La mirada de Ravenwood le resultaba desconcertante, no sólo por el color de los ojos sino por la forma en que miraba a la gente, como si estuviera poniéndole precio al pobre desafortunado que se le cruzaba en el camino. Sophy sentía curiosidad por ver qué haría el conde de Ravenwood cuando se enterara del precio que ella se había puesto.

La joven tomó las riendas de Bailarín, se echó la pluma de su sombrero de montar hacia atrás y convocó lo que deseaba que resultara una sonrisa graciosa y serena.

– Buenas tardes, milord. Qué sorpresa encontrarlo aquí, en medio del bosque.

El caballo negro se detuvo abruptamente a unos pocos metros de distancia. Por un instante, Ravenwood se quedó en silencio, analizando la sonrisa de la muchacha, pero no la correspondió.

– ¿Qué es exactamente lo que le resulta sorprendente de este encuentro, señorita Dorring? Después de todo, estas tierras son de mi propiedad. Me enteré de que había ido a visitar a la vieja Bess y supuse que regresaría a Chesley Court por este atajo.

– Qué inteligente, milord. ¿Un ejemplo de lógica deductiva, quizá? Soy una ferviente admiradora de esa línea de razonamiento.

– Usted sabía perfectamente bien que hoy debíamos concluir un asunto pendiente. Si es tan inteligente como parece que creen sus abuelos, también debió saber que yo quería terminar con esto esta misma tarde. No, decididamente, no puedo aceptar que se sorprenda por esto en absoluto. De hecho, me inclino más a creer que estuvo deliberadamente planeado.
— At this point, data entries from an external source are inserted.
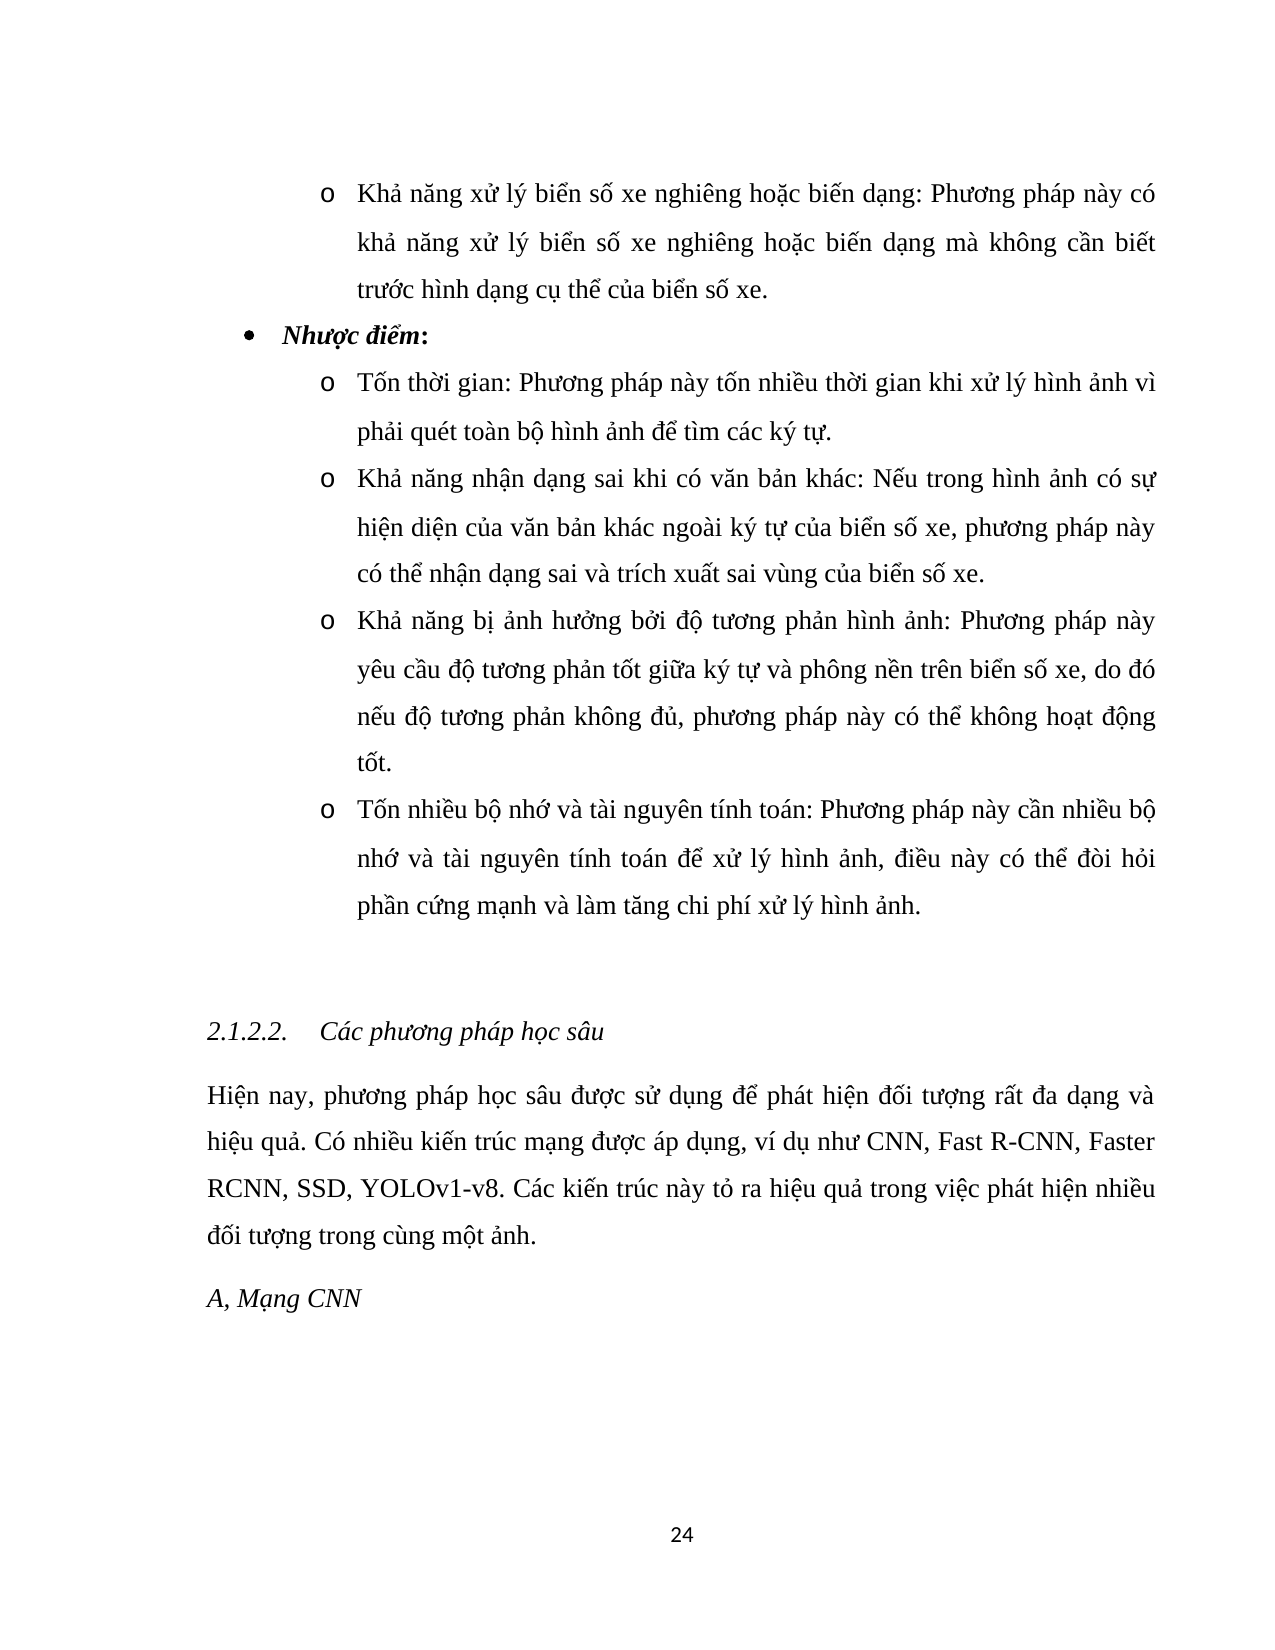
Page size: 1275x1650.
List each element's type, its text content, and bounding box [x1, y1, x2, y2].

list Khả năng xử lý biển số xe nghiêng hoặc biến dạng: Phương pháp này có khả năng xử lý biển số xe nghiêng hoặc biến dạng mà không cần biết trước hình dạng cụ thể của biển số xe. [319, 177, 1157, 304]
text Hiện nay, phương pháp học sâu được sử dụng để phát hiện đối tượng rất đa dạng và hiệu quả. Có nhiều kiến trúc mạng được áp dụng, ví dụ như CNN, Fast R-CNN, Faster RCNN, SSD, YOLOv1-v8. Các kiến trúc này tỏ ra hiệu quả trong việc phát hiện nhiều đối tượng trong cùng một ảnh. [207, 1079, 1157, 1250]
list Các phương pháp học sâu [207, 1016, 1157, 1047]
list Nhược điểm: [244, 319, 1157, 351]
list Khả năng bị ảnh hưởng bởi độ tương phản hình ảnh: Phương pháp này yêu cầu độ tương phản tốt giữa ký tự và phông nền trên biển số xe, do đó nếu độ tương phản không đủ, phương pháp này có thể không hoạt động tốt. [319, 604, 1157, 778]
list Khả năng nhận dạng sai khi có văn bản khác: Nếu trong hình ảnh có sự hiện diện của văn bản khác ngoài ký tự của biển số xe, phương pháp này có thể nhận dạng sai và trích xuất sai vùng của biển số xe. [319, 462, 1157, 589]
text A, Mạng CNN [207, 1282, 1157, 1313]
list Tốn thời gian: Phương pháp này tốn nhiều thời gian khi xử lý hình ảnh vì phải quét toàn bộ hình ảnh để tìm các ký tự. [319, 366, 1157, 446]
list Tốn nhiều bộ nhớ và tài nguyên tính toán: Phương pháp này cần nhiều bộ nhớ và tài nguyên tính toán để xử lý hình ảnh, điều này có thể đòi hỏi phần cứng mạnh và làm tăng chi phí xử lý hình ảnh. [319, 793, 1157, 920]
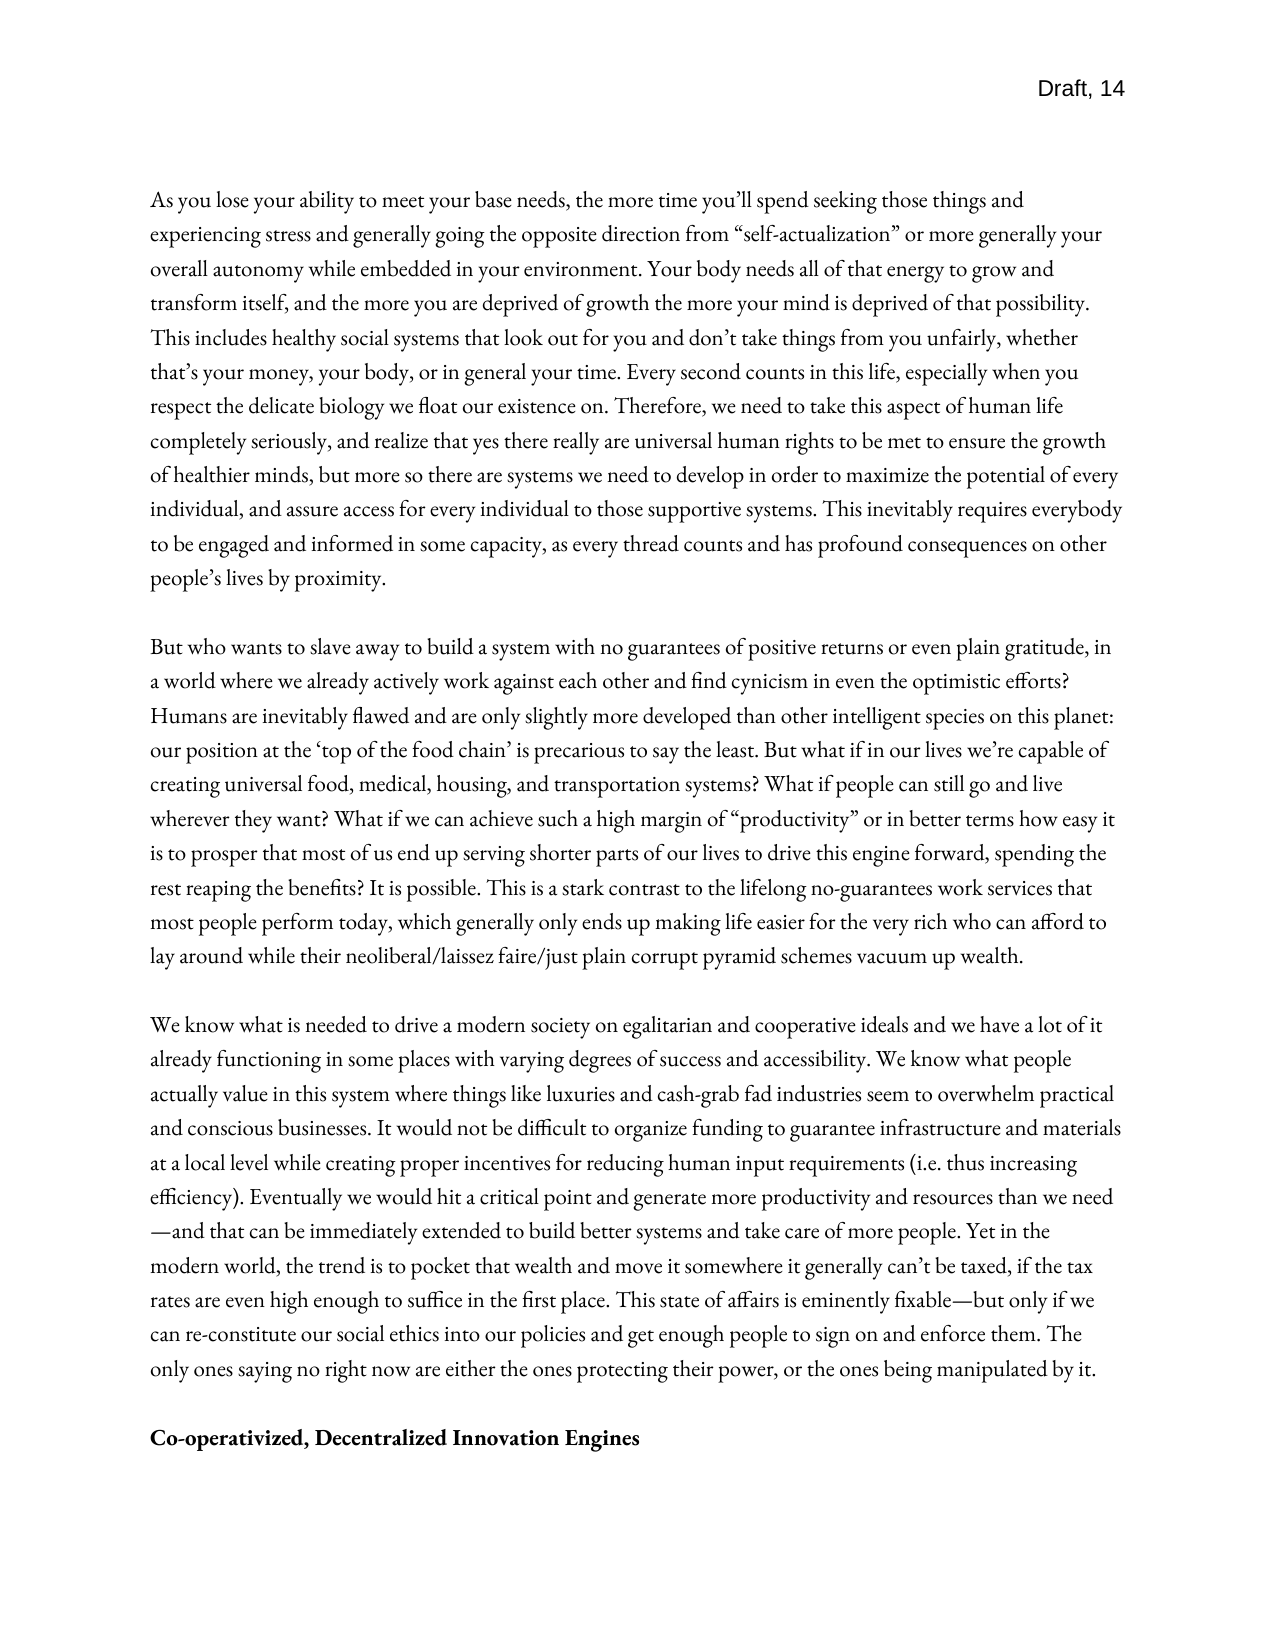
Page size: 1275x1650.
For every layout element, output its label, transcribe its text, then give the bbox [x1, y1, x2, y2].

text As you lose your ability to meet your base needs, the more time you’ll spend seeking those things and experiencing stress and generally going the opposite direction from “self-actualization” or more generally your overall autonomy while embedded in your environment. Your body needs all of that energy to grow and transform itself, and the more you are deprived of growth the more your mind is deprived of that possibility. This includes healthy social systems that look out for you and don’t take things from you unfairly, whether that’s your money, your body, or in general your time. Every second counts in this life, especially when you respect the delicate biology we float our existence on. Therefore, we need to take this aspect of human life completely seriously, and realize that yes there really are universal human rights to be met to ensure the growth of healthier minds, but more so there are systems we need to develop in order to maximize the potential of every individual, and assure access for every individual to those supportive systems. This inevitably requires everybody to be engaged and informed in some capacity, as every thread counts and has profound consequences on other people’s lives by proximity. [150, 184, 1125, 592]
text Co-operativized, Decentralized Innovation Engines [150, 1422, 1125, 1452]
text But who wants to slave away to build a system with no guarantees of positive returns or even plain gratitude, in a world where we already actively work against each other and find cynicism in even the optimistic efforts? Humans are inevitably flawed and are only slightly more developed than other intelligent species on this planet: our position at the ‘top of the food chain’ is precarious to say the least. But what if in our lives we’re capable of creating universal food, medical, housing, and transportation systems? What if people can still go and live wherever they want? What if we can achieve such a high margin of “productivity” or in better terms how easy it is to prosper that most of us end up serving shorter parts of our lives to drive this engine forward, spending the rest reaping the benefits? It is possible. This is a stark contrast to the lifelong no-guarantees work services that most people perform today, which generally only ends up making life easier for the very rich who can afford to lay around while their neoliberal/laissez faire/just plain corrupt pyramid schemes vacuum up wealth. [150, 631, 1125, 971]
text We know what is needed to drive a modern society on egalitarian and cooperative ideals and we have a lot of it already functioning in some places with varying degrees of success and accessibility. We know what people actually value in this system where things like luxuries and cash-grab fad industries seem to overwhelm practical and conscious businesses. It would not be difficult to organize funding to guarantee infrastructure and materials at a local level while creating proper incentives for reducing human input requirements (i.e. thus increasing efficiency). Eventually we would hit a critical point and generate more productivity and resources than we need—and that can be immediately extended to build better systems and take care of more people. Yet in the modern world, the trend is to pocket that wealth and move it somewhere it generally can’t be taxed, if the tax rates are even high enough to suffice in the first place. This state of affairs is eminently fixable—but only if we can re-constitute our social ethics into our policies and get enough people to sign on and enforce them. The only ones saying no right now are either the ones protecting their power, or the ones being manipulated by it. [150, 1009, 1125, 1383]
Sophy apretó los dedos alrededor de las riendas no bien asimiló el significado de aquellas suaves palabras. Bailarín movió las orejas en sumisa señal de protesta y, de inmediato, ella volvió a aflojarle las riendas. Bess tenia razón. Ravenwood no era hombre que se dejara llevar dócilmente de las narices. Sophy se dio cuenta de que tendría que ser extremadamente cautelosa.